For a moment Riley’s companion said nothing, his eyes focusing on a patch of water midstream where a buoy, stationary against the tidal flow, had created a downstream eddy. Small pieces of flotsam swirled into the centre of the eddy and disappeared beneath the surface.
‘Yes. Just a little joke that. Something to add a bit of flavour, a name to hang a conversation around, should I ever need to. But you can still call me Marty. If it helps.’
The man pulled a packet of cigarettes from his leather jacket and offered Riley one.
‘No thanks … Marty.’ Riley shook his head and smiled as the man lit up. Since their last meeting just before Christmas, Kemp’s hair had changed somehow, losing the greasy blackness and taking on a cleaner sheen. The clothing was more subtle now as well; no longer the flashy suit, the bracelet on the wrist, the rings on his fingers, instead just a plain leather jacket worn over a sweatshirt and jeans. Riley had been there, done it himself, knew about the little details which made for a convincing act. And Kemp’s act was good. Very good. It had to be, because one slip and not only would the whole of Operation Sternway be jeopardised, but the man’s life would be in danger as well. Riley was all too aware of that aspect of undercover work, having been on the wrong side of a beating when he’d been in London.
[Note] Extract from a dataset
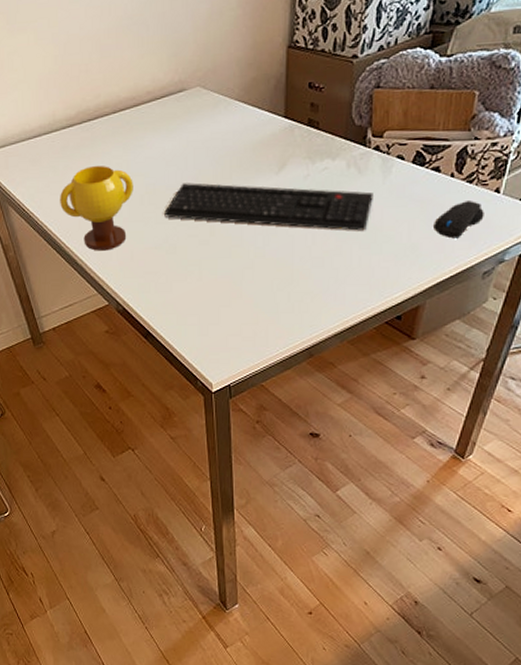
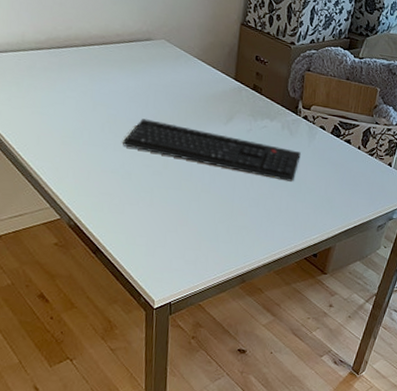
mug: present [60,166,133,251] -> none [20,89,96,168]
computer mouse: present [433,201,484,239] -> none [344,169,380,197]

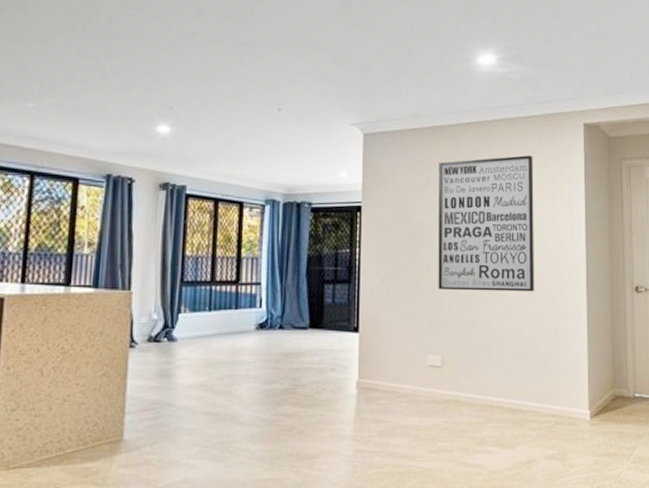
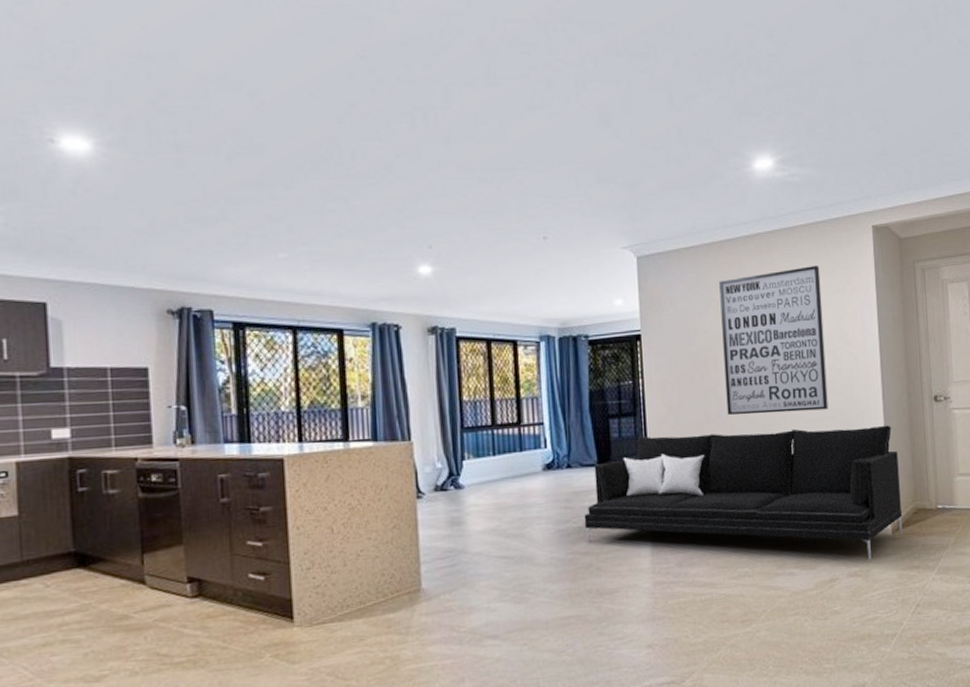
sofa: none [291,303,600,443] -> present [584,425,903,560]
He had handled Kemp for the past couple of months, always meeting the man well away from Plymouth, usually at an anonymous pub or roadside café, but now Kemp’s time was over and the officer could let the mask slip a little before returning to his own force. Riley knew Kemp was based in the North West, but he didn’t know the name of the force, nor did he have any idea of the man’s real identity. ‘Better that way,’ Kemp had said when they first met, and Riley agreed. If he’d been half as cautious as Kemp then maybe he’d still have been on the Met, still ducking and diving in his old haunts, playing the game. Instead he’d been transferred away.
‘Best for you, Riley. We can’t be too careful,’ his boss had said, placing a little too much emphasis on the word ‘careful’. And ‘best for you’ meant best for the rest of them, the team he’d let down. It had been tough at first, moving to what his old friends would have described as the back of beyond. Now though, after more than a year down in Devon, he’d settled in. And getting the chance to put his old skills to use on a case like the one he was working on with Kemp was a real bonus.
Riley watched as a light wind began to ruffle the ebbing tide, throwing up little wavelets as the water slipped out of the river and eased its way past the Mayflower Marina, the surface roughing up in the narrows between Royal William Yard and Mount Edgcumbe. He had come across on the Cremyll ferry, Kemp arriving in his car from the Cornish side. The ferry was mid stream now, heading back across the quarter-mile stretch of water to Devon, the steep landing ramp Riley had jumped down onto lengthening by the minute as the tide fell away, swathes of mud either side exposed to the attentions of numerous gulls.
‘There, it’s up the top of the creek.’ Riley pointed across the river to a sliver of water which snaked between the marina and the stone quays of Royal William Yard. ‘Beyond the Princess Yachts’ hangar. Tamar Yachts is the one with the green roof. Considering what they do the business couldn’t be better positioned.’
‘Nice to put a face to a name,’ Kemp said. ‘During my trips down here I stayed away from the place deliberately.’